Quand elle me raconte son stratagème au téléphone, lundi matin, je lui suggère de créer une adresse mail. Au moins, dès qu'elle m'enverra quelque chose, je recevrai une notification sur mon portable.
Nous passons donc les week-ends suivants à nous échanger des mails pendant des heures, jusqu'à ce que ses parents flairent l'escroquerie de la bibliothèque. Vraiment, j'ai presque envie de les féliciter, même s'ils nous emmerdent plus qu'autre chose.
Le nouvel écart de conduite de Lucyle lui vaut une nouvelle punition et un renforcement de la surveillance de la Gestapo. L'arrivée imminente des vacances de Noël ne permet même pas d'atténuer sa sentence.
À cette occasion, je rentre chez mes parents pour la première fois depuis mon départ à Lyon. Mine de rien, je suis vachement excité à l'idée de les revoir. En plus de mes parents, retrouver la mer, le soleil et tous ces paysages familiers qui défilent à travers la fenêtre du train me font vraiment sentir « à la maison ».
Avec Arthur, on réalise que ça nous manque quand même beaucoup.
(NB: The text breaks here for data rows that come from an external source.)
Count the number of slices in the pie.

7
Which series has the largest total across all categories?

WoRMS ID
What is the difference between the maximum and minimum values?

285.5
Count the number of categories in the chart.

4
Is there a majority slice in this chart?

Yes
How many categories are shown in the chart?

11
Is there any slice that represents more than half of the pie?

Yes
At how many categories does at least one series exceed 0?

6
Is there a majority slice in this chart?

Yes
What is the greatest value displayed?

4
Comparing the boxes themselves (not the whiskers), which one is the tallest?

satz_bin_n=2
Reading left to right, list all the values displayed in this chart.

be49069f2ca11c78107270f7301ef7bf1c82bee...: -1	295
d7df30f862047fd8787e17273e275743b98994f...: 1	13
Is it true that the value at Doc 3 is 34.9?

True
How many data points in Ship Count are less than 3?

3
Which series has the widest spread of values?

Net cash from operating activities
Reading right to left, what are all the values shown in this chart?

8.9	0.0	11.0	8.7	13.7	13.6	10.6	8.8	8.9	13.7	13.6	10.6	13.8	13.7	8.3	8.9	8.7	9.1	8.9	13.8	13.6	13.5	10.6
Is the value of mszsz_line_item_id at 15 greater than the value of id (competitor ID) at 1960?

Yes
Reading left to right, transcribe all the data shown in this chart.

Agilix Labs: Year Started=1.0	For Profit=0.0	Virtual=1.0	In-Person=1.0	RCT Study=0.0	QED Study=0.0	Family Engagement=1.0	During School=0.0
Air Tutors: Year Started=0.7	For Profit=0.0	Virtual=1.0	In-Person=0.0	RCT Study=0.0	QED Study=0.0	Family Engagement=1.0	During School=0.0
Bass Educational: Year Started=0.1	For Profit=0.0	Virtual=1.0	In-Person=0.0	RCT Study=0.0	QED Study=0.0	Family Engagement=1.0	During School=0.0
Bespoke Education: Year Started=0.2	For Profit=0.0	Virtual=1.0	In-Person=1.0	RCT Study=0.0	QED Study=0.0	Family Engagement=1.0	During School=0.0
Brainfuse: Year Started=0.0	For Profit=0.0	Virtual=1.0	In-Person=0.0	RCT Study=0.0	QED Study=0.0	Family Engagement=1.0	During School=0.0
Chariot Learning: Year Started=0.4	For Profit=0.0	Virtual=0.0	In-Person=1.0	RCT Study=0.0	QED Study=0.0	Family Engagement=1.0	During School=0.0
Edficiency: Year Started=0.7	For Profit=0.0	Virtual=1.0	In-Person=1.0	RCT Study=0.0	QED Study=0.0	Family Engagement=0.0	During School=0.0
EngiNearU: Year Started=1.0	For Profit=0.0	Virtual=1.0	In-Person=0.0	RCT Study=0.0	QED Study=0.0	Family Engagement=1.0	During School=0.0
Car Lyon, c'est grand et bien animé, mais y'a pas la mer, il fait froid, il fait tout le temps moche, et même qu'il neige — rigolo pendant une semaine, mais vite très chiant.
Mon comité d'accueil me retrouve sur le quai de la gare. Ma mère me saute dessus, me serre fort dans ses bras, et c'est super réconfortant. Je suis même surpris de voir que le troisième pire tyran du pays est aussi là. Sûrement qu'il ne me déteste pas tant que ça, au final. Pour quand même rester dans son rôle de type froid et distant, il se contente d'une poignée de main, néanmoins secondée d'une tape presque chaleureuse sur l'avant-bras.
Tandis qu'Arthur profite d'être de retour pour revoir tous ses potes du lycée, je passe mes vacances avec ma mère qui me colle comme jamais. N'empêche que je me surprends à apprécier sa compagnie, qui m'avait visiblement manqué. Au cours d'un repas, je réussis presque à lui parler de Lucyle, avant de me rétracter.
Étant d'ailleurs incapable d'envoyer un message à cette dernière, je lui envoie une carte non signée pour les fêtes. Vu que sa vilaine conduite risque de lui couter cher, j'accompagne ma carte de trois billets pour compenser son manque de cadeau. Même si je l'aime, j'ai vraiment zéro motivation pour me lancer dans une autre mission cadeau pendant cette période.
Malheureusement ou non, la rentrée arrive très vite.
Lundi, à la première heure, je reçois un appel de Lucyle, ravie de pouvoir me souhaiter un joyeux anniversaire, avec seulement un jour de retard. C'est sans doute mon plus grand réconfort, sachant que j'ai passé la journée de mes 19 ans dans un train retour pour Lyon avec tout le seum de quitter ma mère, ma maison, et même le tyran — qui ne me déteste définitivement pas tant que ça.
La coupure de deux de semaines n'a au final pas été si terrible. Il semble que nous ayons tous deux passé de bonnes vacances, contre toutes attentes, et nous avons pas mal de trucs sympas à nous raconter, pour une fois.
Aucun de nous deux ne peut nier qu'avec le temps, nous nous habituons au manque quotidien de l'autre et que nous commençons à accepter notre situation.
Nous continuons quand même de nous contacter deux fois par jour, jusqu'à que Lucyle commence à oublier, ou à ne plus avoir le temps de m'appeler certaines récrés, voire certains jours.